O Factor Humano - O nosso tempo
O nosso tempo
No outro dia, fui para a cabana do meu compadre Zé Pires, ler a Montanha Mágica do Thomas Mann. Sítio perfeito para uma leitura tranquila.
No alpendre da cabana mágica, mergulhei no ambiente do sanatório para tuberculosos, nos princípios do século XX, em plenos Alpes Suíços.
O essencial das mais das oitocentas páginas do romance anda em torno das questões do tempo. Das suas texturas. Das diferenças entre o tempo real, cronográfico, aparentemente sempre regular e a percepção que dele temos. Da monotonia e do tédio. De como, paradoxalmente, a monotonia dos dias sempre iguais, nos faz atravessar grandes períodos, praticamente sem nos apercebermos. E, inversamente, como a diversidade e riqueza dos dias, faz com que haja períodos, por exemplo uma revolução, dos quais temos a percepção de terem passado num ápice. Isto apesar de haver neles, dias que nos pareceram eternos, tal o número de acontecimentos e de emoções pelos quais passámos.
Cem anos depois, o tempo é, talvez mais do que nunca, uma das grandes questões da nossa sociedade.
A crise actual reduziu de múltiplas formas o nosso tempo. Para aqueles que têm emprego, diminuíram o número de dias de férias, retiraram-nos quatro feriados, aumentaram a jornada oficial de trabalho de uma parte dos funcionários públicos. Adicionalmente, um pouco por todo o lado, estenderam-se os períodos de trabalho muito para lá do que estava estabelecido, quase nunca com a devida remuneração. Adiaram-se as idades de reforma.
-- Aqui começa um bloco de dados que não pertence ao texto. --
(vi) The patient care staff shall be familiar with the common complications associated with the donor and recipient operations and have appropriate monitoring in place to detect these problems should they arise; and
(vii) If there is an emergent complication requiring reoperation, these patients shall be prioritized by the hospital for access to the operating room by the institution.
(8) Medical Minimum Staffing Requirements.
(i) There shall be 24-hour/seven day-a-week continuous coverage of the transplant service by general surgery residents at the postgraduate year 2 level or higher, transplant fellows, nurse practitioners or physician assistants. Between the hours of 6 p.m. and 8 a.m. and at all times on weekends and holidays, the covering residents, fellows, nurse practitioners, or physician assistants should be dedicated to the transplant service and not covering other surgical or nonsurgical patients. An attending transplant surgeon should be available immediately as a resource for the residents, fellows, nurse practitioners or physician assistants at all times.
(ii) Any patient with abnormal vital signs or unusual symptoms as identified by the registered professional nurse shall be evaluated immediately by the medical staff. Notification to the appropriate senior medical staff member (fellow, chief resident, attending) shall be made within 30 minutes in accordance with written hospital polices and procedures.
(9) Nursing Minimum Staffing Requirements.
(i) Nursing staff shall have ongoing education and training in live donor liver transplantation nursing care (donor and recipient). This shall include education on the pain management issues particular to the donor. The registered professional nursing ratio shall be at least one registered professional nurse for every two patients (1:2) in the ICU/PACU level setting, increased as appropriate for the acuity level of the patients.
Paradoxalmente, para centenas de milhares de desempregados, aparentemente o tempo sobra…
Mas é na aceleração do tempo, leia-se nos ritmos de trabalho, do dia-a-dia e até no desfrutar do lazer, que a mudança é mais rápida e mais radical. Em ruptura completa com os ritmos e os ciclos da natureza. Nunca a ruptura foi tão completa, nunca nos afastamos tanto e tão depressa do meio ambiente, no qual vivíamos (vivemos?). É um erro grave que tem consequências sérias, presentes e, principalmente, futuras.
Criamos janelas artificiais no tempo, a que chamamos férias e em que geralmente mantemos ou exacerbamos até, os nossos ritmos, fugindo como o diabo da cruz, da liberdade do ócio, do prazer do tempo partilhado, do partilhar do tempo com prazer.
De alguma forma, o tempo de que falo, é a vida. No frenesim para que nos empurram, perdemo-nos das estações, esquecemo-nos dos cheiros, confundimos o “para sempre” com o instante. Alguém nos convenceu que a vida está nos écrans digitais e que os dedos não são para acarinhar o prazer. Desaprendemos os instintos.
Com este acelerar do tempo, qualquer dia estampamo-nos, porque numa a curva apertada, nos falta a memória.
Na cabana do meu compadre, o tempo é meu. Às vezes é ainda melhor e o tempo é nosso. É então que o tempo é mágico.